Lower admissions, mortality

Among the residents treated on-site, 14% were subsequently hospitalized and 8% died within 30 days. Residents treated in the hospital, meanwhile, were more likely to be admitted (26%) or to die (17%).

The study was not able to fully account for differences in unobserved illness severity between the two cohorts, but the results did not indicate any harm in on-site treatment. This finding held after controlling for observable differences in demographics, comorbidities, and cognitive and functional status, according to lead author Micah Segelman, PhD, of RTI International, Washington, DC, and colleagues.

The results also suggest the possible benefit of safe treatment, considering that residents treated on-site had lower admission rates and mortality, they added. 

Improved assessments, skills

There were other positive outcomes noted as well. Participating facilities improved the quality of their onsite assessments during the initiative treatment period, from 2012 to 2020, by implementing additional documentation and clinical pathway tools. This introduced more consistency to follow-up tests and treatments, the researchers noted. 

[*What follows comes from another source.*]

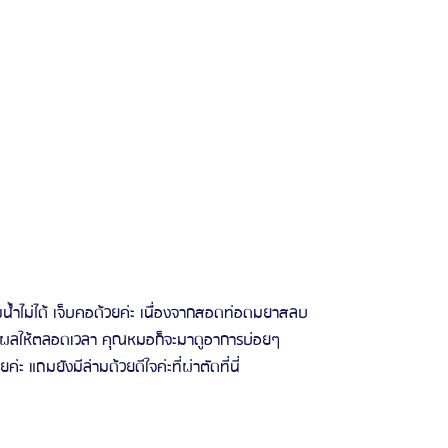
ื่มน้ำไม่ได้ เจ็บคอด้วยค่ะ เนื่องจากสอดท่อดมยาสลบ
ผลให้ตลอดเวลา คุณหมอก็จะมาดูอาการบ่อยๆ
่ะ แถมยังมีล่ามด้วยดีใจค่ะที่ผ่าตัดที่นี่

Nursing home staff also got a boost in skills practice, such as in administering intravenous antibiotics, which the researchers attributed to the special focus on the six medical conditions, and the added support and education provided during the initiative. There was also increased attention to advance directives and advance care planning, which in turn led to better alignment of clinical care with resident and family wishes, they reported.

Aside from those measured in the study, there are others benefits to treating residents on-site, Segelman and colleagues added. These include supporting continuity of care and the ability of residents to remain in a stable, familiar environment, they wrote.

‘Often a better choice’

Overall, the findings underscore the clinical value of early assessment and treatment on-site following changes in a resident’s health condition, the authors said.

“It is advisable that nursing facility medical directors consider our findings and be reassured that treatment within the facility is often the better choice for residents and their health outcomes,” they concluded.

Full findings were published in JAMDA.